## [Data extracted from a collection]
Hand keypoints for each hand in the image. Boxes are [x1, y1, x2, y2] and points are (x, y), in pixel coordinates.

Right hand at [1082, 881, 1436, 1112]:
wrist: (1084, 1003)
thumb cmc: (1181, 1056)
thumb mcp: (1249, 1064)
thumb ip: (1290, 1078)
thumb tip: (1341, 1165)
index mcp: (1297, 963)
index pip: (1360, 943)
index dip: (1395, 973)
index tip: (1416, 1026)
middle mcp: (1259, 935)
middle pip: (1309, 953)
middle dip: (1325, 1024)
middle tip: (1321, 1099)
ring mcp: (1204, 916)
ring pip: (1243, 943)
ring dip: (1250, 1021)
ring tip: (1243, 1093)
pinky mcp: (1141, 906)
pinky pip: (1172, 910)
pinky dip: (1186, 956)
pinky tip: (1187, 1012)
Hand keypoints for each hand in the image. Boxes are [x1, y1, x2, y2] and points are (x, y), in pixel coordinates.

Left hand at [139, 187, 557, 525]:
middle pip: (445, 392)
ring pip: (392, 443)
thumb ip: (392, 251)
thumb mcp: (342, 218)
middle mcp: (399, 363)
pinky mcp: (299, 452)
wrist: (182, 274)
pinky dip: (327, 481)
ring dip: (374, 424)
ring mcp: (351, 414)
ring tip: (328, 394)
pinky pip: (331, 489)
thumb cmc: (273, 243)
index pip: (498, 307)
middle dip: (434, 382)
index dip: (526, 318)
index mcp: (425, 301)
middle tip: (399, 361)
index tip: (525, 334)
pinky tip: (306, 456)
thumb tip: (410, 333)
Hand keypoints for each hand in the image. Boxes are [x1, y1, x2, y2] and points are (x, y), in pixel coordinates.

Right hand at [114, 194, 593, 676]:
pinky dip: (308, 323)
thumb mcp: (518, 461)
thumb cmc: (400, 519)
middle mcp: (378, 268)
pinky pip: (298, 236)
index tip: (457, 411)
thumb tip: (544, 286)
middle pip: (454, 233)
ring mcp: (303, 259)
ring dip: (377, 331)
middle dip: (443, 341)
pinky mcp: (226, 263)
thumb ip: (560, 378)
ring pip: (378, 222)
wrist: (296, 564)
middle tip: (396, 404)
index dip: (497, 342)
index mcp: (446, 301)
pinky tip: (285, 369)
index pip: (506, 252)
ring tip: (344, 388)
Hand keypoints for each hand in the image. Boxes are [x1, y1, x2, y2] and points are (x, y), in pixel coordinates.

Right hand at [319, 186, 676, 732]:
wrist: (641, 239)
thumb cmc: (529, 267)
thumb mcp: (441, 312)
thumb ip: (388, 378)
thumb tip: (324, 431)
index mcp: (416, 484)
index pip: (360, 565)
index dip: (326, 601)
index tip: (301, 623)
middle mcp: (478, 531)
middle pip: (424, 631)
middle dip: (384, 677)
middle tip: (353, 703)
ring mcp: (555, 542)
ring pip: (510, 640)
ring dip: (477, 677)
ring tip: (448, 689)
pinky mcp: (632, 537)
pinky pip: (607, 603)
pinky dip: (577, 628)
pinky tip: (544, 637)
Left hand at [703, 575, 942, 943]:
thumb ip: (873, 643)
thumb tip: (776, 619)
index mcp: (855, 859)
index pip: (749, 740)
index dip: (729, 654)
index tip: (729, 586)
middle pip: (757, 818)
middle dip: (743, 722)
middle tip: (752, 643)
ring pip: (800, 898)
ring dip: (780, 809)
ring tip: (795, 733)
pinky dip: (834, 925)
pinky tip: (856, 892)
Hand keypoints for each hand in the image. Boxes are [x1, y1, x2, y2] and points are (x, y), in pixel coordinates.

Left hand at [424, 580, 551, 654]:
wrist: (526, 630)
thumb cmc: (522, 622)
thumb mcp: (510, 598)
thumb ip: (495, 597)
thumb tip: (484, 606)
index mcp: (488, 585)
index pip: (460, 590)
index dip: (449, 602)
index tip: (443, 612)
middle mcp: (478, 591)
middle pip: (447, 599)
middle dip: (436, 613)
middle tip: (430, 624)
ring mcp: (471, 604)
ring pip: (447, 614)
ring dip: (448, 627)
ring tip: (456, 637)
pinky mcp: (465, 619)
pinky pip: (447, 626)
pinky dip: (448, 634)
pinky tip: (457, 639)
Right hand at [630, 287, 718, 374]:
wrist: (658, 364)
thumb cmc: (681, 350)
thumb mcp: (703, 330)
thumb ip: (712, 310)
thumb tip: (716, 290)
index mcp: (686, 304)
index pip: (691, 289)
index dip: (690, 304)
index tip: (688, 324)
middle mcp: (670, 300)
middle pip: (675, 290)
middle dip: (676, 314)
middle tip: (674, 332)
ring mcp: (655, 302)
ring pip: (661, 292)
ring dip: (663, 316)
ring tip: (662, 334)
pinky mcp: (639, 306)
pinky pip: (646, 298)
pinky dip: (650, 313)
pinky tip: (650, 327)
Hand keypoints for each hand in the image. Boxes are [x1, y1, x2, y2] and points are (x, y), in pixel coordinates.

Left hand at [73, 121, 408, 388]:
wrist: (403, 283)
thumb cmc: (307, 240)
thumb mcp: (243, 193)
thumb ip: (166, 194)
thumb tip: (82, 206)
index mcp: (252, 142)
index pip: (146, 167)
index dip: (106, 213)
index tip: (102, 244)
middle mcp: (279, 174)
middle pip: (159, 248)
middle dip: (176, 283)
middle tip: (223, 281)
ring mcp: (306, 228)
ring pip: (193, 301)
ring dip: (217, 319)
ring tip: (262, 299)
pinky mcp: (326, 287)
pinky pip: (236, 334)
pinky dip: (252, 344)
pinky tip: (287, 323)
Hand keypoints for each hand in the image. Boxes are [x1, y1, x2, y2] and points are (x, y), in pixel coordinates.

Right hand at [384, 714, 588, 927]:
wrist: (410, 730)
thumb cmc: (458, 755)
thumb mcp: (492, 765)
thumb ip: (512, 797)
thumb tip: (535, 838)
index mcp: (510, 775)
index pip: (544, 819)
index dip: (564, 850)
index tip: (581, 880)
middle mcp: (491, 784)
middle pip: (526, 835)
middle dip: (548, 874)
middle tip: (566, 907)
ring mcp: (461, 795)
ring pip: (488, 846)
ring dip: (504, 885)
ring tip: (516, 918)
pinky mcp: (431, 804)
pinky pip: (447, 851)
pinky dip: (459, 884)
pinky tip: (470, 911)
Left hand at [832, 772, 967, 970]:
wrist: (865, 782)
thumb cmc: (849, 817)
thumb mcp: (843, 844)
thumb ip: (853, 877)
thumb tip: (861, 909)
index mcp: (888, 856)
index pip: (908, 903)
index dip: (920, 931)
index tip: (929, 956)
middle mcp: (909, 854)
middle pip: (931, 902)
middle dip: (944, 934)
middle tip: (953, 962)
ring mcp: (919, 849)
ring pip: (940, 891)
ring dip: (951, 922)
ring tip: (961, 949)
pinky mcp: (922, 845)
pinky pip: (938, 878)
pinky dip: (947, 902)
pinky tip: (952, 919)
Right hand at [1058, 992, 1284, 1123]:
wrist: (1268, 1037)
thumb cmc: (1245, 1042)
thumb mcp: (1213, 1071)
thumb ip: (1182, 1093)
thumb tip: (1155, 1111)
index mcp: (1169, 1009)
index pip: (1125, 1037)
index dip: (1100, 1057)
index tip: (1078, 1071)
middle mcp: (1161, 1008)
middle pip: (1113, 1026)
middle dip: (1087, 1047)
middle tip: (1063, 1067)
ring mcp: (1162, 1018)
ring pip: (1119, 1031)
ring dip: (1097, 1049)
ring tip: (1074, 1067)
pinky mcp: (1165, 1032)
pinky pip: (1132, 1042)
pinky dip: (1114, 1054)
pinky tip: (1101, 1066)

## [WHAT NEEDS TO BE DONE]
The required output is every line above from the one with "wrist: (410, 730)" down to the one with "middle dip: (944, 934)", restated word for word, ends included.

## [SOLUTION FOR THIS PROBLEM]
wrist: (410, 730)
thumb cmc: (458, 755)
thumb mcp: (492, 765)
thumb ip: (512, 797)
thumb tip: (535, 838)
index mcp: (510, 775)
index pip: (544, 819)
index dip: (564, 850)
index tip: (581, 880)
middle mcp: (491, 784)
middle pip: (526, 835)
middle dip: (548, 874)
middle tip: (566, 907)
ring mcp: (461, 795)
ring pip: (488, 846)
ring dip: (504, 885)
ring tip: (516, 918)
pinky mcp: (431, 804)
pinky pip: (447, 851)
pinky dip: (459, 884)
pinky tip: (470, 911)
Left hand at [832, 772, 967, 970]:
wrist: (865, 782)
thumb cmc: (849, 817)
thumb mcp: (843, 844)
thumb ip: (853, 877)
thumb tip: (861, 909)
index mcp: (888, 856)
index pip: (908, 903)
index dip: (920, 931)
index tip: (929, 956)
middle mcp: (909, 854)
middle pip: (931, 902)
middle dip: (944, 934)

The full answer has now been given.